Secondo il ministro degli Esteri francese, Alain Juppé, è da escludere tuttavia un intervento militare come quello in Libia. “Non è all’ordine del giorno e non vogliamo che lo sia, ha dichiarato. Al contrario possiamo riflettere sul modo di proteggere la popolazione civile, anche attraverso l’invio di osservatori ad esempio delle Nazioni Unite”

Se le Nazioni Unite esitano, l’Europa cerca di far salire la pressione, inasprendo le sanzioni economiche. Le sanzioni colpiscono in tutto settantaquattro persone e diciannove società siriane. La decisione europea segue di pochi giorni la scelta della Lega Araba di sospendere la Siria.

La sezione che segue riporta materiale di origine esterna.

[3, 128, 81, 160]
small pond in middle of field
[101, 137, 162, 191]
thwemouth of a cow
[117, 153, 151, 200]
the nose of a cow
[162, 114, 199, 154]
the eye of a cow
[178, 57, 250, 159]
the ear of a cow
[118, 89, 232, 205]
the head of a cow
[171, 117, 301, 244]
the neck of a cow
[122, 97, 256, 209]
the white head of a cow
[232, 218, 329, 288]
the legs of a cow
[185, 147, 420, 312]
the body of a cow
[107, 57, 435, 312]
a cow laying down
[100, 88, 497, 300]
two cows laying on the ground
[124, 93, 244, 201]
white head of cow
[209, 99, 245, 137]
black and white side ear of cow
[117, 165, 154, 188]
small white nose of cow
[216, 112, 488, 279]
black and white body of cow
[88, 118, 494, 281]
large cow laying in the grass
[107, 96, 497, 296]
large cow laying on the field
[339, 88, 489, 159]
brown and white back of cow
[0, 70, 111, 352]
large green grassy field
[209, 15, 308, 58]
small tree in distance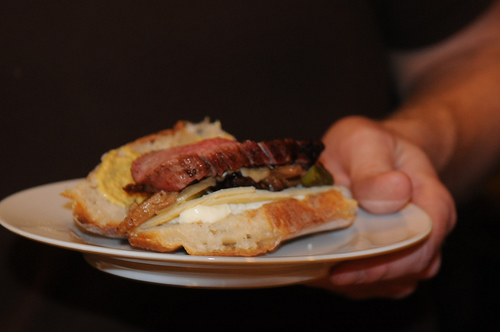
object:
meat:
[129, 131, 295, 193]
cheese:
[99, 154, 127, 205]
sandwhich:
[57, 119, 357, 257]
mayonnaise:
[180, 206, 228, 221]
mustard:
[115, 151, 135, 166]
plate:
[0, 176, 431, 292]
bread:
[57, 182, 123, 235]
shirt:
[388, 4, 499, 101]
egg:
[249, 183, 273, 197]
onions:
[177, 178, 211, 204]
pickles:
[299, 159, 322, 188]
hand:
[320, 116, 461, 300]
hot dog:
[130, 135, 288, 192]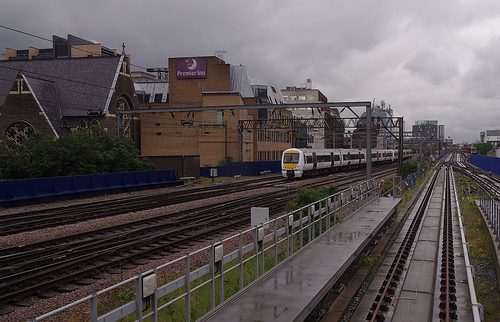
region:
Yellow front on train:
[266, 142, 324, 190]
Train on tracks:
[133, 174, 215, 320]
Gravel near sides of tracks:
[75, 218, 150, 288]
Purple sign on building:
[156, 42, 234, 116]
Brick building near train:
[75, 51, 222, 152]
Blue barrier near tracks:
[14, 164, 193, 191]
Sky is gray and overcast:
[284, 27, 450, 87]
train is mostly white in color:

Per questo membro dell’opposizione siriana a Bruxelles, l’Europa dovrebbe fare di piu’:

“Vogliamo che l’Unione europea faccia progressi concreti, dice Bassem Hatahet. “C‘è stato un passo importante da parte del governo turco. L’opposizione rappresentata dal Consiglio Nazionale siriano, è stata ricevuta dal ministro degli esteri turco Ahmet Davutoğlu e noi speriamo che l’Unione europea avanzi in questo senso, che riconosca il Consiglio Nazionale e che dialoghi con questi rappresentanti per arrivare ad una soluzione definitiva della crisi siriana”.

L’alto rappresentante per la politca esterea Catherine Ashton sarà a Mosca venerdi’ per negoziare con la Russia una posizione comune verso il regime siriano.